The UK ban on HIV self-testing should be reviewed, according to an opinion piece from a public health researcher at Liverpool University. The author, Lucy Frith, argues that the current prohibition on self-testing, introduced in 1992, is outdated, does not take account of new testing technologies, is preventing the detection of undiagnosed infections, and denies patient autonomy.

In late 2005, the US Food and Drug Administration convened a meeting to discuss the issues raised by a self-test for HIV using oral fluids. The meeting was called because the manufacturers of the test indicated that they would be seeking over-the-counter approval for this test. Frith notes that there was substantial support at this meeting for self-testing.

Legalising self-testing in the United Kingdom would, Frith argues, reduce the number of undiagnosed HIV infections. It is currently estimated that as many as a third of people with HIV in the UK are unaware that they are infected with the virus. She argues that evidence from the US suggests that there is a demand for self-testing.

Self-testing would also, according to the author, “enhance patients’ choice”, providing people with “more say over where, how, and when they would be tested for HIV.” She believes that arguments of “patient autonomy” are central to the legalisation of self-testing.
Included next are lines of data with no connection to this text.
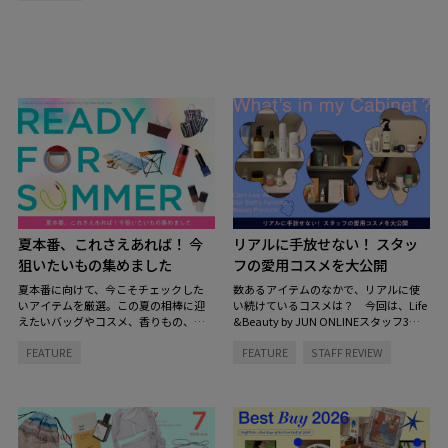
夏本番、これさえあれば！ 今
リアルに手放せない！ スタッ
狙いたいもの集めました
フの愛用コスメを大公開
夏本番に向けて、今こそチェックした
数あるアイテムのなかで、リアルに使
いアイテムを厳選。この夏の相棒に迎
い続けているコスメは？ 今回は、Life
えたいバッグやコスメ、香りもの、イ
&Beauty by JUN ONLINEスタッフ3名
ンテリアまで、見逃せないラインナッ
のコスメキャビネットの中を拝見。ス
FEATURE
FEATURE
STAFF REVIEW
プをご紹介します。
キンケアからヘアケアまで、毎日の定
番になっているお気に入りをご紹介し
ます。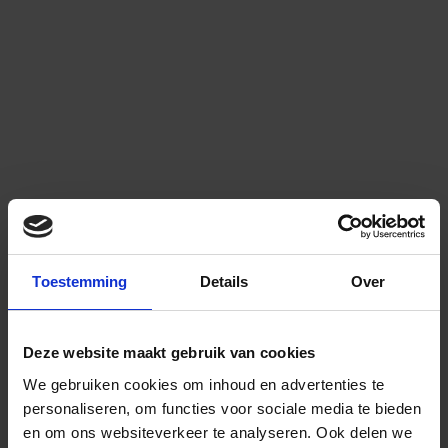
Toestemming
Details
Over
Deze website maakt gebruik van cookies
We gebruiken cookies om inhoud en advertenties te
personaliseren, om functies voor sociale media te bieden
en om ons websiteverkeer te analyseren.
Ook delen we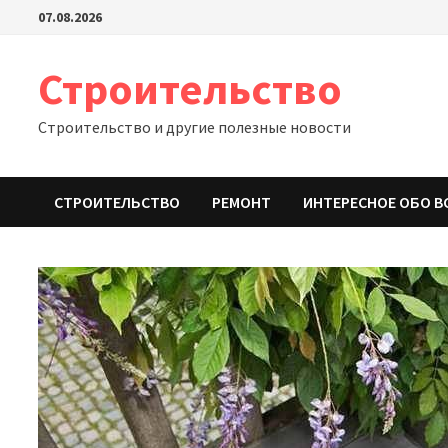
Перейти
07.08.2026
к
содержимому
Строительство
Строительство и другие полезные новости
СТРОИТЕЛЬСТВО
РЕМОНТ
ИНТЕРЕСНОЕ ОБО В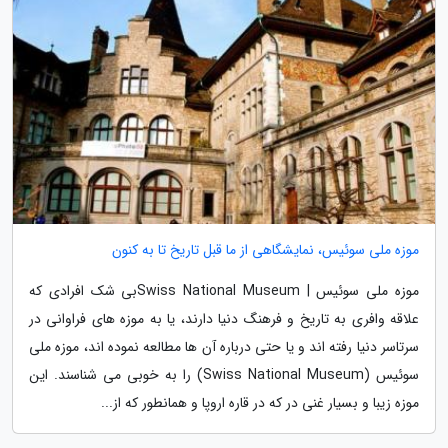
موزه ملی سوئیس، نمایشگاهی از ما قبل تاریخ تا به کنون
موزه ملی سوئیس | Swiss National Museumبی شک افرادی که
علاقه وافری به تاریخ و فرهنگ دنیا دارند، یا به موزه های فراوانی در
سرتاسر دنیا رفته اند و یا حتی درباره آن ها مطالعه نموده اند، موزه ملی
سوئیس (Swiss National Museum) را به خوبی می شناسند. این
موزه زیبا و بسیار غنی در که در قاره اروپا و همانطور که از...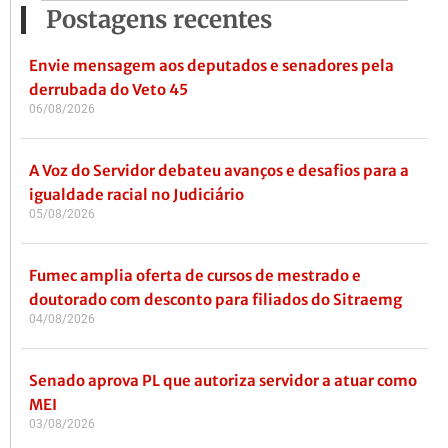
Postagens recentes
Envie mensagem aos deputados e senadores pela
derrubada do Veto 45
06/08/2026
A Voz do Servidor debateu avanços e desafios para a
igualdade racial no Judiciário
05/08/2026
Fumec amplia oferta de cursos de mestrado e
doutorado com desconto para filiados do Sitraemg
04/08/2026
Senado aprova PL que autoriza servidor a atuar como
MEI
03/08/2026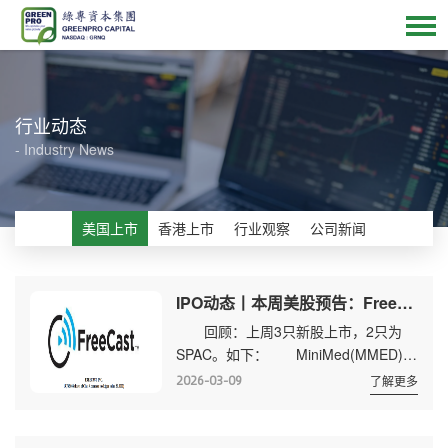
行业动态
- Industry News
美国上市
香港上市
行业观察
公司新闻
IPO动态丨本周美股预告：Freecast等2家公司即将上市
回顾：上周3只新股上市，2只为
SPAC。如下： MiniMed(MMED)以
每股20元，发行了2800万股，募集资
2026-03-09
了解更多
金5.6亿美元。
SPACGalaxyEdgeAcquisition(GLEDU)、
KensingtonCapitalAcquisition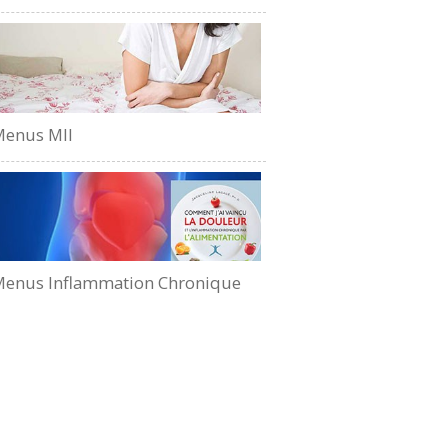
Menus MII
enus Inflammation Chronique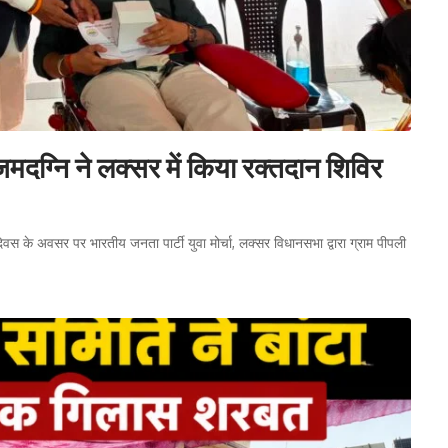
दग्नि ने लक्सर में किया रक्तदान शिविर
न्मदिवस के अवसर पर भारतीय जनता पार्टी युवा मोर्चा, लक्सर विधानसभा द्वारा ग्राम पीपली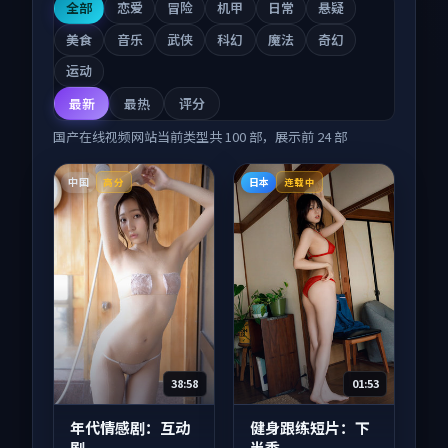
全部
恋爱
冒险
机甲
日常
悬疑
美食
音乐
武侠
科幻
魔法
奇幻
运动
最新
最热
评分
国产在线视频网站
当前类型共
100
部，展示前
24
部
中国
日本
高分
连载中
38:58
01:53
年代情感剧：互动
健身跟练短片：下
剧
半季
Restricting HIV testing to healthcare settings, Frith argues, “is unwarranted, because it prevents individuals from fully exercising their autonomy.”

Arguments against self-testing are dismissed by Frith. She believes that the requirement for testing in a healthcare setting is a hangover from the days of HIV’s “exceptionalism.” She notes that face-to-face pre-test counselling is no longer recommended by the British Association for Sexual Health and HIV. Furthermore, only pregnant women assessed as having a moderate or high risk of HIV are offered counselling as part of the opt-out HIV testing offered to all pregnant women in the UK.

Frith is not persuaded by arguments that individuals who test positive using a self-test “would suffer greater stress and anxiety than those receiving their results in a healthcare setting.” Support and counselling would be available to people self-testing via telephone helplines and individuals testing HIV-positive would be referred to the NHS where they would have confirmatory HIV blood test and, if appropriate, counselling.

“Although it is a possibility that some individuals would not arrange a second test, this situation might also apply in medical settings”, writes Frith.

Frith notes that concerns have been expressed about the accuracy of the OraQuick HIV test after its use for home-collected oral samples for HIV tests yielded an unacceptably high number of false positive in the UK. Frith notes these concerns, but believes “other methods will be developed and we can reasonably predict that a test will soon meet required accuracy.” She believes that the law needs to change before an acceptable test becomes available so “the process of scrutinising self-tests can begin.”

Research quoted by the author suggests that individuals can perform self-tests with the same accuracy as laboratory testing, and therefore “people’s ability to use self-testing kits need not be a major obstacle to their introduction.”

Frith dismisses concerns about the abuse of self-tests. Legislation could make testing without consent illegal. However, she adds, “although such a law could not prevent testing, it would stop the results being used illegally (e.g. for employment dismissal). The use of self-tests leading to domestic violence would need to be monitored during piloting, writes Frith.

“When the appropriate self-test kits become available, the UK needs to be in a position to benefit from their use.”


Frith L et al. HIV self-testing: a time to revise current policy. The Lancet 369: 243 – 245, 2007.